* _INSTRUCTION_: In the discussion about CI test costs, which GitHub Windows runner is said to cost $0.54 per minute?

* _SUPPLIED TEXT_:
Segment Open

I don't know which hypothetical CI runner you have in mind. Back in reality, most CICD services bill you on time spent running tests, not "core". Even core count is reflected as runtime multpliers. Moreover, services like GitHub not only offer a baseline of minutes per month, and on top of that provide support for self-hosted runners that cost you nothing.

> some tests are very hard to parallelise (integration, E2E)

No, that's simply false and fundamentally wrong. You can run any test on any scenario independently of any other test from another scenario. You need to go way out of your way to screw up a test suite so badly you have dependencies between tests covering different sets of features.

> If you need to run a hefty windows runner on GitHub it’s $0.54 per minute, so a 90 minute full suite will cost $50.

This argument just proves you're desperately grasping at straws.

The only Windows test runner from GitHub that costs that is their largest, most expensive runner: Windows 64-core runner. Do you need a Threadripper to use the app you're testing?

Even so, that hypothetical cost is only factored in if you run out of minutes from your plan, and you certainly do not order Windows 64-core runners from your free tier plan.

Even in your hypothetical cost-conscious scenario, GitHub actions do support self-hosted runners, which cost zero per minute.

> You could be better with different tests running at PR/Nightly (...)

None of the hypothetical scenarios you fabricated pose a concern. Even assuming you need a Windows machine with 64 processor cores to do an E2E test run of your app, the most basic intro to automated testing tutorial and test pyramids mentions how these tests can and often run on deployments to pre-prod and prod stages. This means that anyone following the most basic intro tutorial on the topic will manage to sidestep any of your hypothetical scenarios by gating auto promotions to prod.



> I don't know which hypothetical CI runner you have in mind. Back in reality, most CICD services bill you on time spent running tests, not "core". Even core count is reflected as runtime multpliers.

If you’re charging a runtime multiplier per core then there’s a cost per core. Included minutes on most runners are limited to basic versions with limited cores. Try xdist pytest on a default GitHub runner and get any speed up…

> Moreover, services like GitHub not only offer a baseline of minutes per month, and on top of that provide support for self-hosted runners that cost you nothing.

Except the cost of the hardware, sysadmin time for setting up and supporting ephemeral runners, monitoring, etc…

> No, that's simply false and fundamentally wrong. You can run any test on any scenario independently of any other test from another scenario.

In end to end system tests if you have 100 hitting at the same time how do you guarantee the underlying state is the same so the tests are idempotent?

Also another example, I set up testing pipelines for an OS that ran in an FPGA in a HIL CI test. I had three of these due to operating costs. How could I parallelise tests that required flashing firmware AND have the most pipelines running as possible?

Segment Closed

* _ENTRIES PROVIDED_:

Segment Open

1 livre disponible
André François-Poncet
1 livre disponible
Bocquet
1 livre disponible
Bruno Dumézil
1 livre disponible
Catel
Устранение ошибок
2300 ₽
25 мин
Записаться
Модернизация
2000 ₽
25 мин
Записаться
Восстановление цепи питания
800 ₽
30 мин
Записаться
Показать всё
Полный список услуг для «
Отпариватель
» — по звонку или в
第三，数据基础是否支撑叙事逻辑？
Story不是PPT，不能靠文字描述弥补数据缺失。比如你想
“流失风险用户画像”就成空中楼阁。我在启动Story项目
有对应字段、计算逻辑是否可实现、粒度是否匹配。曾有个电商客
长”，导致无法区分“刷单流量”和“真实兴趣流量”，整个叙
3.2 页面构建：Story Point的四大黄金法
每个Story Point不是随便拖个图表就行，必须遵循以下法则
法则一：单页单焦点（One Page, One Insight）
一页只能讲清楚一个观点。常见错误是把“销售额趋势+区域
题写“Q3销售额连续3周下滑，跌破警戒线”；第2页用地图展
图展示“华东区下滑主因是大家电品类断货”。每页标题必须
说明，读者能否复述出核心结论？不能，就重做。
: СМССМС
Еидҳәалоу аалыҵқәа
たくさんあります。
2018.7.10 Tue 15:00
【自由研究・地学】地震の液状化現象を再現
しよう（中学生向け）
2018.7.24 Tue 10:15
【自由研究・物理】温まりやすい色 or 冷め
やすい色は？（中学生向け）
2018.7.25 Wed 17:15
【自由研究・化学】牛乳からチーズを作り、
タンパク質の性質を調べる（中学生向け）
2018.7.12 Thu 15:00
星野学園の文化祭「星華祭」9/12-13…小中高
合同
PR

Segment Closed

* _THE ANSWER_: The Windows 64-core runner, GitHub's largest and most expensive.